An altogether different way to qualify is required—one where training for the test and training for the real-world are the same thing. We need to forever bridge this gap and align our measurement methods, liability protection, skills training, and operational preparation into a single, cohesive, solution.
This has been a daunting task. However, we are happy to report that Building Shooters has developed a solution that we believe meets all of these requirements. We call it the NUROTM Shooting System (Patent Pending).
The related human performance standards themselves are still in development. As it turns out, most of the peer-reviewed scientific research on human performance is inadequate to inform the way forward here. We have never truly had adequate tools or methodology to conduct operationally relevant research in many of these areas–but we do now.

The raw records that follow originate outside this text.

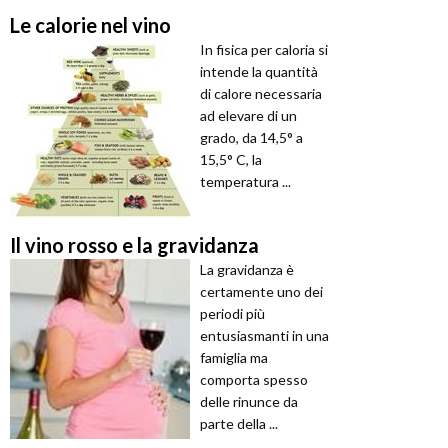
Le calorie nel vino
In fisica per caloria si
intende la quantità
di calore necessaria
ad elevare di un
grado, da 14,5° a
15,5° C, la
temperatura ...
Il vino rosso e la gravidanza
La gravidanza è
certamente uno dei
periodi più
entusiasmanti in una
famiglia ma
comporta spesso
delle rinunce da
parte della ...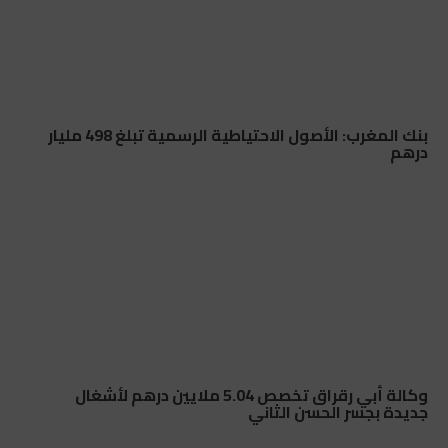
بنك المغرب: الأصول الاحتياطية الرسمية تبلغ 498 مليار
درهم
وكالة أبي رقراق تخصص 5.04 ملايين درهم لأشغال
جديدة بجسر الحسن الثاني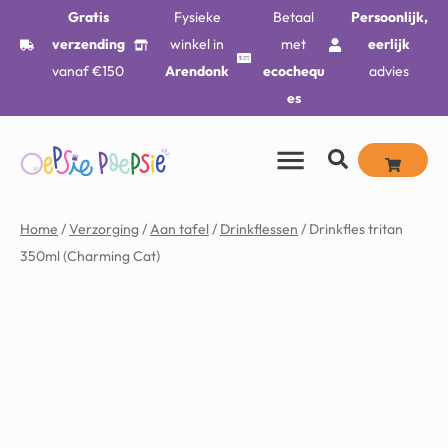
Gratis
Fysieke
Betaal
Persoonlijk,
verzending
winkel in
met
eerlijk
vanaf €150
Arendonk
ecochequ
advies
es
Home
/
Verzorging
/
Aan tafel
/
Drinkflessen
/ Drinkfles tritan
350ml (Charming Cat)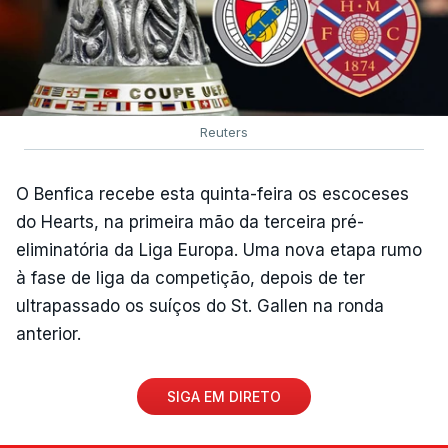
Reuters
O Benfica recebe esta quinta-feira os escoceses
do Hearts, na primeira mão da terceira pré-
eliminatória da Liga Europa. Uma nova etapa rumo
à fase de liga da competição, depois de ter
ultrapassado os suíços do St. Gallen na ronda
anterior.
SIGA EM DIRETO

The basic set of tools, and general methodology, for designing and running both training and qualification, are now completing the final phase of prototyping. Over the next few weeks we are moving into sample-sized production for beta testing by our first movers and early adopters. Stay tuned in the coming months for more information and updates.
There is a lot going on in the world right now. Much of it is, shall we say, less than pleasant. There are, however, some really exciting things too. From our perspective at least, this is certainly one of them.
It has been a very long time coming, but we are now on the verge of taking a major step forward in firearms and tactical training capability, and we are excited to be a part of it.
Qualification, as it currently exists, needs to go. It is long past time to start doing something that works.